By: Larry Cashdollar
Malware that can target Windows and Linux systems was recently installed on my honeypot. After some investigation, I determined it to be similar to the malware discovered in February of 2019 by Malwarebytes, and later examined by Fortinet in October that same year.
Written in Golang, the malware is called Stealthworker. Once a system is successfully infected, the attackers will use it to probe other targets in an attempt to spread and continue the brute force operations. Stealthworker is capable running brute force attacks against a number of popular web services and platforms including, cPanel / WHM, WordPress, Drupal, Joomla, OpenCart, Magento, MySQL, PostgreSQL, Brixt, SSH, and FTP. In addition, the malware will also search for backup files and administrator login paths.
One of the honeypots I operate is a WordPress installation with an easily guessed administrator password. It exists so that I can see how an attacker would leverage such an easy target. It wasn't long before I noticed login attempts hitting my WordPress install, and soon after one of them was successful. Examining the honeypot logs, I determined the attackers had installed the Alternate Lite WordPress theme on the system, and a new binary process was running as the www-user. In addition, there was now a good deal of traffic between my honeypot and the internet.
The Alternate Lite WordPress theme is just one theme out of many freely available to the public on the WordPress website. It was (at the time of this post) last updated on May 14, 2020, and is installed on more than 1,000 websites. It isn't clear if this theme is essential for Stealthworker operations, but the theme has a steady stream of daily downloads, including a massive spike on March 2, 2020. What's interesting about the theme installation, is that the attackers replaced the customizer.php script with a file upload script, shown in Figure 1.
Figure 1: The uploader script used by the attackers allows files to be downloaded by POST requests or directly via URL
The uploader script used by the attackers is basic, but effective.

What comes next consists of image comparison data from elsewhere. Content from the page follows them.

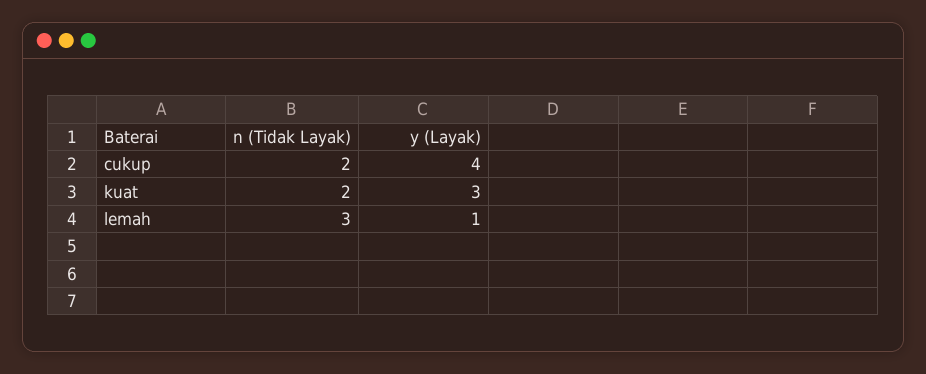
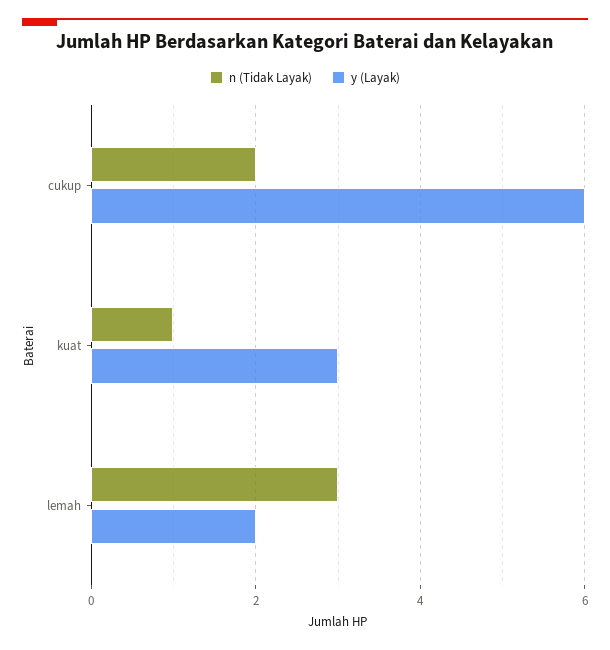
  {
    "n (Tidak Layak)": {
      "cukup": 2,
-     "kuat": 2,
+     "kuat": 1,
      "lemah": 3
    },
    "y (Layak)": {
-     "cukup": 4,
+     "cukup": 6,
      "kuat": 3,
-     "lemah": 1
+     "lemah": 2
    }
  }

It allows files to be downloaded via POST request or via URL, as needed. If a text file is detected by the uploader, it will be saved as a .php file. All other files are saved under the extension ". moban". Brief research into the ".moban" extension shows that Moban was a WordPress theme that included file upload functionality. Therefore, it's possible the attackers replaced customizer.php with code using elements taken from Moban themes.

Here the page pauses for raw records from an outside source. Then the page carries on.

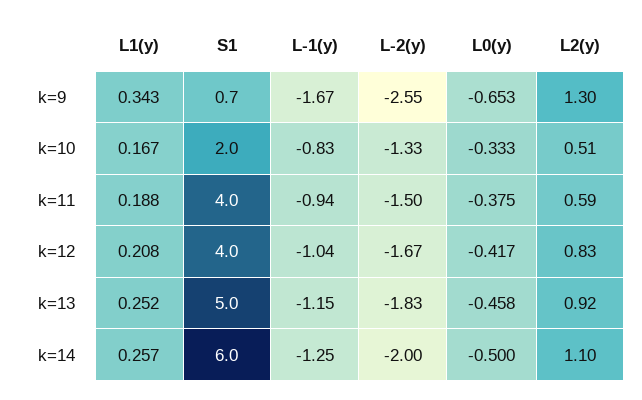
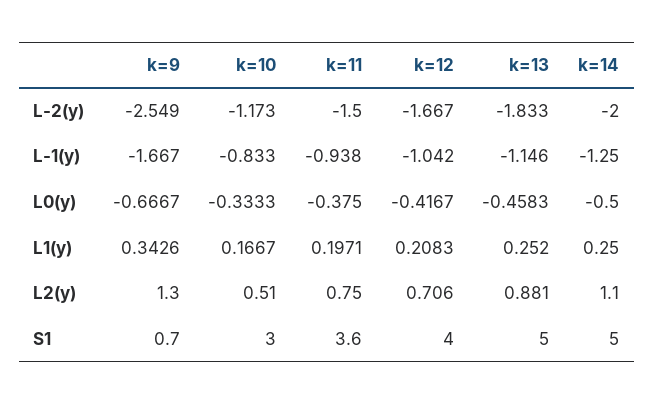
  {
    "L1(y)": {
      "k=9": 0.3426,
      "k=10": 0.1667,
-     "k=11": 0.188,
+     "k=11": 0.1971,
      "k=12": 0.2083,
      "k=13": 0.252,
-     "k=14": 0.257
+     "k=14": 0.25
    },
    "S1": {
      "k=9": 0.7,
-     "k=10": 2,
+     "k=10": 3,
-     "k=11": 4,
+     "k=11": 3.6,
      "k=12": 4,
      "k=13": 5,
-     "k=14": 6
+     "k=14": 5
    },
    "L-1(y)": {
      "k=9": -1.667,
      "k=10": -0.833,
      "k=11": -0.938,
      "k=12": -1.042,
      "k=13": -1.146,
      "k=14": -1.25
    },
    "L-2(y)": {
      "k=9": -2.549,
-     "k=10": -1.33,
+     "k=10": -1.173,
      "k=11": -1.5,
      "k=12": -1.667,
      "k=13": -1.833,
      "k=14": -2
    },
    "L0(y)": {
-     "k=9": -0.653,
+     "k=9": -0.6667,
      "k=10": -0.3333,
      "k=11": -0.375,
      "k=12": -0.4167,
      "k=13": -0.4583,
      "k=14": -0.5
    },
    "L2(y)": {
      "k=9": 1.3,
      "k=10": 0.51,
-     "k=11": 0.59,
+     "k=11": 0.75,
-     "k=12": 0.83,
+     "k=12": 0.706,
-     "k=13": 0.92,
+     "k=13": 0.881,
      "k=14": 1.1
    }
  }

Once initialized, the uploader script connects to a VPS acting and downloads a second script, which acts as the downloader. The downloader will retrieve a binary from the Command and Control (C2) server depending on the output returned by LONG_BIT, which determines the server's architecture (64-bit or 32-bit). Next, it kills any instances of processes running with the name stealth. Finally, once the binary retrieval is complete, the downloader script is deleted.
The binaries are all compiled with Golang, and packed with UPX. The following hashes were generated after decoding the binaries with upx -d:
For this blog, I've chosen to analyze the mwebp binary. A tcpdump of the traffic after execution shows an initial connection to the C2 with a notification of a successful infection. The communication sequence is below. As the C2 is still active, the domain details have been redacted. In the table below, we are listing out the various commands to show the scope of the malware, with the hope that such information will help defenders.
- Returns a worker type value shown in the table below
http://c2server:7000/gw?worker=[value from step 1]
Once the sequence is complete, the C2 sends the infected system a JSON encoded file that contains a list of targets and logins to attempt. If the infected system is scanning targets, it is assigned the role of wpChk, and will attempt to determine if the target is running WordPress. If the infected system is assigned the wpBrt role, it attempts to brute force the login and compromise the assigned target.
Figure 2: A snippet taken from the targeting JSON file
The login attacks appear to collect basic information from the targeted website to use as a base to generate possible login and password combinations. The malware parses out tags, like author, email, and other identifiers, to generate these wordlists. Doing so adds an element of personalized targeting towards the victim, but it isn't flawless. For example, when targeting a co.uk. domain, the malware had a hard time processing the TLD, which resulted in a failed password attempt.
Figure 3: The malware couldn't parse the co.uk TLD, and instead attempted to use co as a generated password
Botnets like these prey on weak authentication measures and automation in order to infiltrate servers and infect them with malware. Stealthworker is a solid example of why multi-factor authentication and robust password policies (such as never recycling passwords, or using easily guessed ones) are essential. The malware's goal is to bypass basic protective measures that block login attempts after a set number of failures form a single source. Moreover, brute force attacks are resource intensive and noisy. By sharing the workload across multiple compromised hosts, the attackers are hoping to gain an advantage and continue to increase their number of compromised platforms.